俺はフォルクスワーゲンのハンドルを握っていた。
「ああ」
前を千佳さんのアメリカンバイクが走っている。
ドドドという低いエンジン音が聞こえた。
やがて青い交通標識が見えてきた。
左に行けば網走だ。
バイクがウインカーを出し、路肩に寄せて停まった。
車はそのまま直進していく。
千佳さんがヘルメットを脱ぎ、手を振っている。
さやかが窓から身を乗り出した。
「バイバーイ、千佳さん、またねー!」
手を大きく振り、別れを惜しむ。
自分が別れさせた女へのあてつけとかじゃない。
本心から彼女との別離を残念がっていた。
こいつはそういうやつなんだ。
好きな男と二人きりで過ごしたい。
でも、恋敵という関係を離れれば、千佳さんも好き。
どっちも嘘じゃない。
さやかの本当の気持ちなんだ。
「いい人だったな、千佳さん……バイクのこと、いろいろ教えてくれた。あたしも免許とってみようかな」
「うん」
「……あたし、もっとシュラバになるかと思ってた」
「そうか」
思った。
それはたぶん、相手がおまえだからだよ。
誰かを好きだという気持ちにまっすぐで嘘がない。それを千佳さんもわかったから、潔く身を引いたんだ。

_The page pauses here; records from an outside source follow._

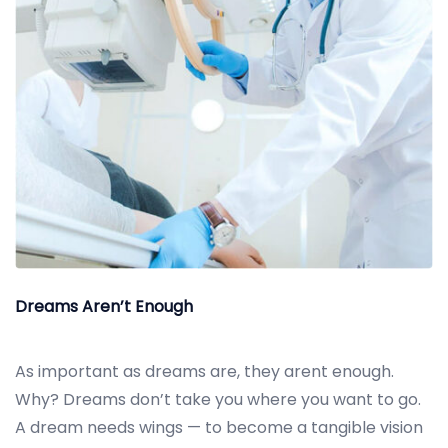
Dreams Aren’t Enough
As important as dreams are, they arent enough.
Why? Dreams don’t take you where you want to go.
A dream needs wings — to become a tangible vision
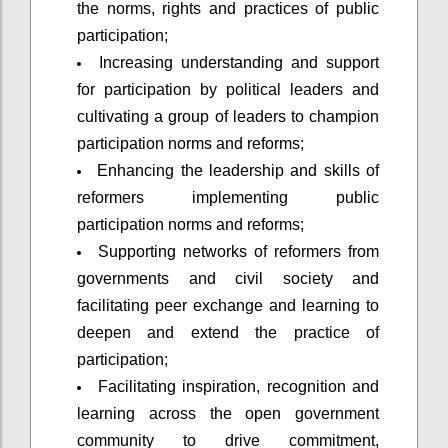
the norms, rights and practices of public
participation;
Increasing understanding and support
for participation by political leaders and
cultivating a group of leaders to champion
participation norms and reforms;
Enhancing the leadership and skills of
reformers implementing public
participation norms and reforms;
Supporting networks of reformers from
governments and civil society and
facilitating peer exchange and learning to
deepen and extend the practice of
participation;
Facilitating inspiration, recognition and
learning across the open government
community to drive commitment,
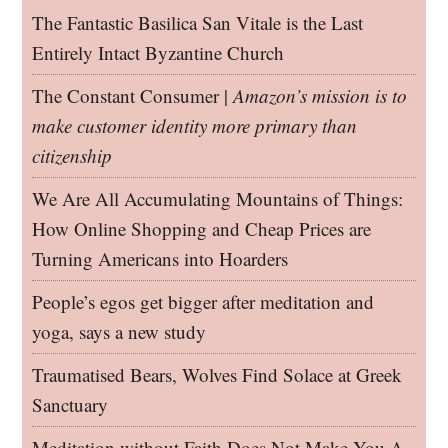
The Fantastic Basilica San Vitale is the Last
Entirely Intact Byzantine Church
The Constant Consumer |
Amazon’s mission is to
make customer identity more primary than
citizenship
We Are All Accumulating Mountains of Things:
How Online Shopping and Cheap Prices are
Turning Americans into Hoarders
People’s egos get bigger after meditation and
yoga, says a new study
Traumatised Bears, Wolves Find Solace at Greek
Sanctuary
Meditation without Faith Does Not Make You A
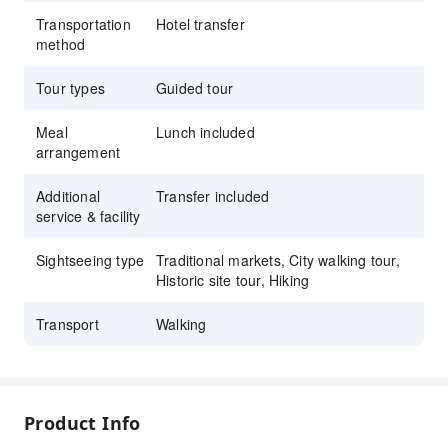
Transportation
Hotel transfer
method
Tour types
Guided tour
Meal
Lunch included
arrangement
Additional
Transfer included
service & facility
Sightseeing type
Traditional markets, City walking tour,
Historic site tour, Hiking
Transport
Walking
Product Info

相手が俺の元婚約者の彩香なら、千佳さんは最終ラウンドまで闘ったはずだ(クリンチも、反則も辞さず)。
スマホにメールが着信する音がした。
ハンドル横のホルダーに俺は手を伸ばす。
千佳さんからだった。
文面にはこう書かれていた。
『教育実習、奥平さんが勤められている学校に行きたいです。東京に戻ったら、またお話を聞かせてくださいね』
俺はスマホのスリープボタンを押した(いわゆる〝そっ閉じ〟というやつ)。
「千佳さんから?」
さやかが俺の横顔を見つめてきた。
「うん……さよなら、だってさ」
黙って俺はスマホをホルダーに戻した。
まあ、あれだ。いさぎよい引き際なんて、男女の関係にはないのかもしれない。
とりあえず、北の大地での第1ラウンドは、ギャルに軍配が上がったということで。